Article Details

Research Database: Article Details

Citation:  Roessler, R., Rumrill, P., & Fitzgerald, S. (2015). Predictors of differential employment statuses of adults with multiple sclerosis. Journal of Vocational Rehabilitation, 42 (2), 97-103.
Title:  Predictors of differential employment statuses of adults with multiple sclerosis
Authors:  Roessler, R., Rumrill, P., & Fitzgerald, S.
Year:  2015
Journal/Publication:  Journal of Vocational Rehabilitation
Publisher:  IOS Press
Full text:    |   PDF   
Peer-reviewed?  Yes
NIDILRR-funded?  No
Research design:  Survey research

Structured abstract:

Background:  Despite having large amounts of employment potential, adults with multiple sclerosis (MS) often leave the work force upon being diagnosed, and this exist can be permanent.
Purpose:  The goal of the study was to gather information on factors related to the low rate of employment in people with MS.
Setting:  The participants were members of nine National Multiple Sclerosis Society chapters that were located within 21 different states in the USA.
Study sample:  The sample consisted of both men and women with MS, and most were well-educated, but unemployed.
Data collection and analysis:  The data was collected from the participants in a survey given to them that contained 98 items intended to gain an understanding of their wellness, demographics, and employment status.

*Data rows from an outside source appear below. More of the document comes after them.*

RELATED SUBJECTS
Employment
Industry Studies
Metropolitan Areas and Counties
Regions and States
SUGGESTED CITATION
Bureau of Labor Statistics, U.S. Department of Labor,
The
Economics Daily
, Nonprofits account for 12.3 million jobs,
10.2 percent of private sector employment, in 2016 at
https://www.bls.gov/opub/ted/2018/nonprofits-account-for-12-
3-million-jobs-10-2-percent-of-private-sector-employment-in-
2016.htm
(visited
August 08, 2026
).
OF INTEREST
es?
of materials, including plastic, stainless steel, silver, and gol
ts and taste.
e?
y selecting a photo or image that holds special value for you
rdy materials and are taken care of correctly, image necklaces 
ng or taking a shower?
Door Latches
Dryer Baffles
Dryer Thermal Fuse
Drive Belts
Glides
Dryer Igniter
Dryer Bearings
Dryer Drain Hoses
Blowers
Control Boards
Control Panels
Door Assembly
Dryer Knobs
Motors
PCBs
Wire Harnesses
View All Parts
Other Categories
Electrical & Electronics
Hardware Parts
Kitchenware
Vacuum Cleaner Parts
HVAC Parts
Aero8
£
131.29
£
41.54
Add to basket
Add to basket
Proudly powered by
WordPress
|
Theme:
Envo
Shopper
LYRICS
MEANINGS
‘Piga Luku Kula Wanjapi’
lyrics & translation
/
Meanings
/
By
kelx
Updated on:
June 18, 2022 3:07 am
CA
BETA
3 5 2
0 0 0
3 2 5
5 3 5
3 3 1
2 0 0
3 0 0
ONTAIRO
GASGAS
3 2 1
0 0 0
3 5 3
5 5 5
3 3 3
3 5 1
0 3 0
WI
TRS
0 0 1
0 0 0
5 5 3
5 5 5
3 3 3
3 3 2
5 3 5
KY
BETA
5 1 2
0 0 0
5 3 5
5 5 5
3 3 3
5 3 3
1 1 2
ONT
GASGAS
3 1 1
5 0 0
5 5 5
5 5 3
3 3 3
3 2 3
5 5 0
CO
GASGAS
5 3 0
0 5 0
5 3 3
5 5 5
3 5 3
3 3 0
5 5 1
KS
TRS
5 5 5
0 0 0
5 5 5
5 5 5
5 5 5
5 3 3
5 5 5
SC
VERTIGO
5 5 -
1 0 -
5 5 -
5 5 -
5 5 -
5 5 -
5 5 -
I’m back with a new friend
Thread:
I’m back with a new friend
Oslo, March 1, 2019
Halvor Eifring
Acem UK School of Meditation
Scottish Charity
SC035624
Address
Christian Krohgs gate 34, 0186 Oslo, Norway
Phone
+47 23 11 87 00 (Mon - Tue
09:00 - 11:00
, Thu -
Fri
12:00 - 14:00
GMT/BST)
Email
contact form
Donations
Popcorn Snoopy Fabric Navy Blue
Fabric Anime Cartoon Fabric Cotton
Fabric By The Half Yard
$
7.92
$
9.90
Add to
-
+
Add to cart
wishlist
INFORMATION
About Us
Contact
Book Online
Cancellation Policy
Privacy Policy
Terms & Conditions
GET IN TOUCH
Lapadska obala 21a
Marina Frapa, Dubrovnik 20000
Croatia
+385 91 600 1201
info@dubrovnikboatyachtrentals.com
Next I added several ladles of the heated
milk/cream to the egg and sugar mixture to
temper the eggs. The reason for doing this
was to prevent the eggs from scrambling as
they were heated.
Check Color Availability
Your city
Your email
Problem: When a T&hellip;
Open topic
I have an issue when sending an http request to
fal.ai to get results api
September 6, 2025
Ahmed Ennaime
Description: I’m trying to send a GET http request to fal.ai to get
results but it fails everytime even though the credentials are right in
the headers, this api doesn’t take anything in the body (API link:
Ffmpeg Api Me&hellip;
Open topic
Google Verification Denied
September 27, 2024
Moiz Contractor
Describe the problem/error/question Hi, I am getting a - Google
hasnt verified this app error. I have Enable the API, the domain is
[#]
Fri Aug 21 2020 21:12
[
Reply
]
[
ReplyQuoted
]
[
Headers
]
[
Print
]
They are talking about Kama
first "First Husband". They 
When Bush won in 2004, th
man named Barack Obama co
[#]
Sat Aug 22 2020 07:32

Once collected, the data had a forward, stepwise multinomial logistic regression analysis performed on it to determine which, if any, of the variables were linked to the employment status of the participants.
Findings:  It was found that younger individuals with fewer and less severe MS symptoms were more likely to be employed than their older peers. Those with financial security and a better education were also more likely to have jobs.
Conclusions:  The study shows that the factors affecting people with MS and their employment can be complex, although who will and will not continue to be employed can be predicted to an extent. Early interventions into their work may be effective in increasing the number of people remaining in work, but more study is needed.